Given many people do not access specialised hospice care, informal carers play a significant role. In any future care model, the needs of these caregivers need to be considered; the caring burden is physical, mental, emotional, and financial, causing high levels of anxiety and stress over a long period of time.

The experience of dying is a deeply human one. It is a uniquely emotional, psychological, spiritual - even mystical - time that everyone will go through. Death can be a terrifying prospect, but good end-of-life care can make a huge amount of difference. We believe that to make radical improvements to the holistic care of the dying person, there is a greater need to support dying people with their psychosocial - spiritual, emotional and psychological - needs. It is vital to not only serve those person’s needs, but broaden the abilities of those caring for them to support and attend to them, both professional and non-professionals.

With the amount of care being delivered by informal - often family - carers, it is vitally important that we both train people to become carers, and support them in being the best carer possible. This can be achieved in the long-term through education, or by identifying the unmet psychosocial care needs and better enabling and equipping people today, to deliver that high level of care.

We have identified five main issues that describe the desire for self-administration of pain relief, the notion of social death, coping with compassion fatigue, accomodation of illness and loss and death anxiety.

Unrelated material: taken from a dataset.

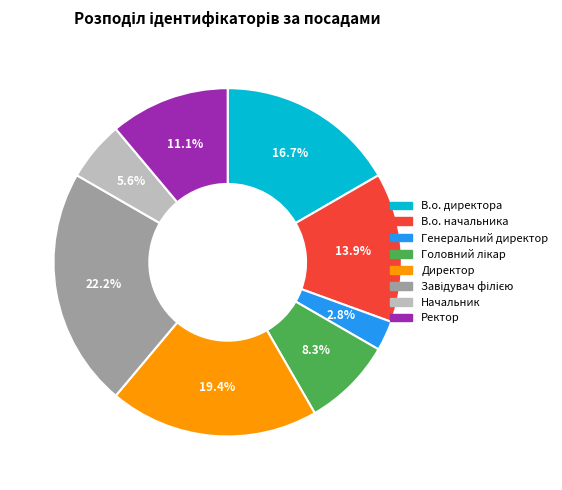

Between Ректор and Начальник, which is larger?

Ректор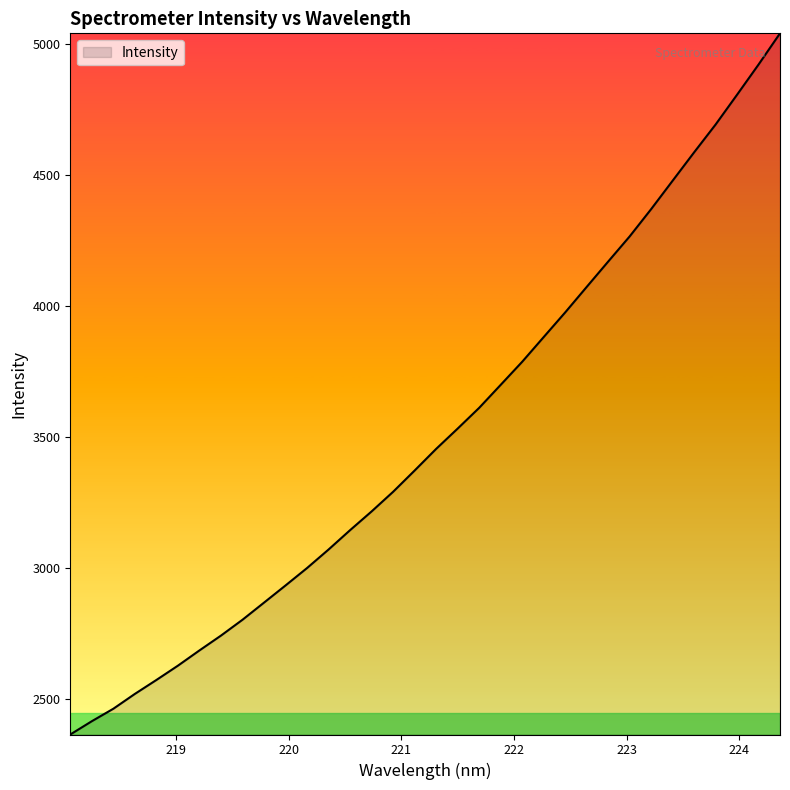

What is the minimum value shown in the chart?

2365.9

These issues were factored against six methods to tackle these problems such as peer-to-peer support, training and skills management, new and emerging therapy practices, self-management and others. We are currently developing three new prototype services that tackle some of these complex issues, leveraging the expertise of the hospice movement and the desire for radical change. Patients and families are seeking new tools to support long-term complex needs, to be empowered to care for each other - in their family and in their communities. If done appropriately, technology has a powerful role in enabling this.

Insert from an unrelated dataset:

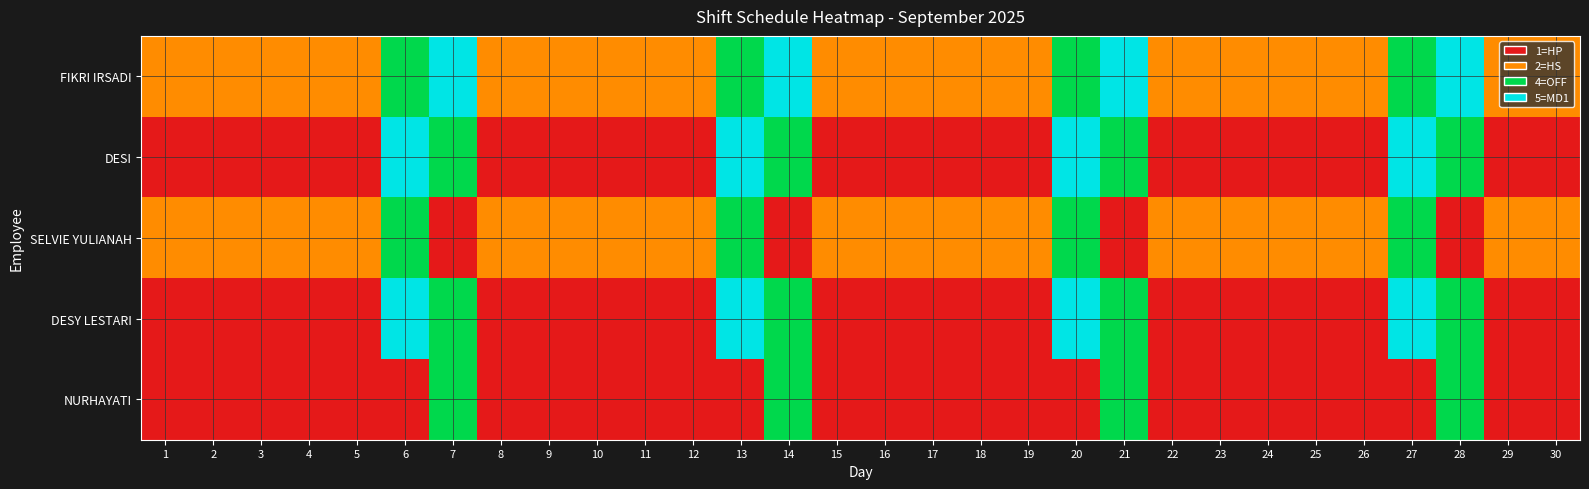

Which category has the lowest value across all series?

1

By combining human-centred design, relationship-based care models, evaluating and implementing existing and emerging technologies with evidence-based research, we believe we can transform the experience for patients, their loved ones and professionals. We think design can make a huge difference in improving clinical and social outcomes and to the effectiveness of end-of-life care services, particularly for hospices. We are working to establish a tangible vision for the future of end-of-life care, that supports everyone to live as well as possible - with all the joy, sorrow and meaning that comes with it - until the very end.

This editorial was published in the European Journal for Palliative Care in June 2018, in its final edition.